◆ Texte source:
----------------------------------------

Renaissance donc, en 2013, des Editions de Soledade qui se propose d’éditer irrégulièrement des livres
Les livres publiés

Dessin: © Framboise, Paris XXème
Frédérick de Thierry Clair-Victor
Parution en 2013 du roman Frédérick de Thierry Clair-Victor.
Le livre.
Un roman d’adolescence et d’initiation, dans lequel nous découvrons la vie de Frédérick, un jeune homme solitaire et sensible. Il grandit, orphelin, sous la tutelle de Louis, un ami presque. Il découvre l’amitié et l’amour dans ces années où l’on se perdait facilement, où le prix de la vie n’était pas absolu. Où les mots remplaçaient l’humanisme, sous la couleur de la solitude, toujours.
L’auteur.
Thierry Clair-Victor est né en 1960 à Enghien-les-Bains. Il passe un bac technique puis fait une année de philosophie à Paris X. Il quitte la fac pour un emploi dont il est maintenant retraité. En 1986 il obtient une licence d’Arts-plastiques à l’université de Vincennes à Saint-Denis. En 1999 il réussit une licence de lettres Modernes à la même université. Début 2000, il commence une émission littéraire « Des mots, une voix », qui dure toujours, sur Radio Libertaire. En 2013 c’est le Master d’Arts-plastiques (Option Esthétique et histoire des Arts-plastiques), toujours à Paris VIII, qu’il décroche. Apprendre toujours lui importe. Recevoir et donner.
Critiques du roman Frédérick sorti aux
Editions de Soledade.
Revue Dissonances n°27. 2015. Par Tristan Felix.

----------------------------------------

◆ À faire: D'après le texte sur les Éditions de Soledade, dans quelle ville Thierry Clair-Victor est-il né ? Les entrées ci-dessous viennent d'une autre source.

----------------------------------------

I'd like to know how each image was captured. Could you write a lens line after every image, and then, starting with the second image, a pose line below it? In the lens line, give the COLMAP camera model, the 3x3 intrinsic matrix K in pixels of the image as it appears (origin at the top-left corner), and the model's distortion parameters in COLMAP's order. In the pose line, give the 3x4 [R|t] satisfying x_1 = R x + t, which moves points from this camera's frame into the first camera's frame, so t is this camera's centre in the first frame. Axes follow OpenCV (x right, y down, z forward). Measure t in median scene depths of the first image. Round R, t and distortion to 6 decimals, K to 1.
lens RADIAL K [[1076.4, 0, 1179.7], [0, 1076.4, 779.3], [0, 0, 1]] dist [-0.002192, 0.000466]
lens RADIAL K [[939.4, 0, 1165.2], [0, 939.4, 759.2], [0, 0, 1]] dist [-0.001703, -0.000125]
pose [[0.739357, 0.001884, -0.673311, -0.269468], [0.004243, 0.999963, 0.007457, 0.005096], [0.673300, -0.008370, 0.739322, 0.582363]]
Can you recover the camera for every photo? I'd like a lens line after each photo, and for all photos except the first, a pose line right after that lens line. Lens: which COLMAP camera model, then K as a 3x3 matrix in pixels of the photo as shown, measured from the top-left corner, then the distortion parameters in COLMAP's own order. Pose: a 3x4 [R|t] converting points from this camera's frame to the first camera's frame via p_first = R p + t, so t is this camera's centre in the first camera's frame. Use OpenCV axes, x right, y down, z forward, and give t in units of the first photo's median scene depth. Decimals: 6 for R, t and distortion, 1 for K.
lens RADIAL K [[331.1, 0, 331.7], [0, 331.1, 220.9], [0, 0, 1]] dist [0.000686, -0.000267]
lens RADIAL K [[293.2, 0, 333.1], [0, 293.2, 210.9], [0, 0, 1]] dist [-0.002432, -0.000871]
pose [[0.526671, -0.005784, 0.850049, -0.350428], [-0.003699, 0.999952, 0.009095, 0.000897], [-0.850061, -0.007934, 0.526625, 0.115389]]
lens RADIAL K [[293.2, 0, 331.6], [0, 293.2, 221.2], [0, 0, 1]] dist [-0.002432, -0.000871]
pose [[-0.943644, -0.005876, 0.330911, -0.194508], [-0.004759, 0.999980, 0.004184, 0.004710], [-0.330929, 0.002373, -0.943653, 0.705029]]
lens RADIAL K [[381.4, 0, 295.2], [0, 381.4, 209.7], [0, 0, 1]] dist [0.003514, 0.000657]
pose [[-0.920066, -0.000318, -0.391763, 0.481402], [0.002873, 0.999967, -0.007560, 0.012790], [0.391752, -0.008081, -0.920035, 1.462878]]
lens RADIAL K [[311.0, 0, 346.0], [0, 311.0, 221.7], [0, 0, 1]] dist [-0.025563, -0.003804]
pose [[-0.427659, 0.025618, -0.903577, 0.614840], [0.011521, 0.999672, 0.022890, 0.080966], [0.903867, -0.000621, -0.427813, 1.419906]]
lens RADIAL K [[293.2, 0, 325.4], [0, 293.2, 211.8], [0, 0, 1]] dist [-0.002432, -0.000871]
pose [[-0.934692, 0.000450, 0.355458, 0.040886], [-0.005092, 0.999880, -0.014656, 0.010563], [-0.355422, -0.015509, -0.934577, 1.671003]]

----------------------------------------

◆ Résultat: À Enghien-les-Bains.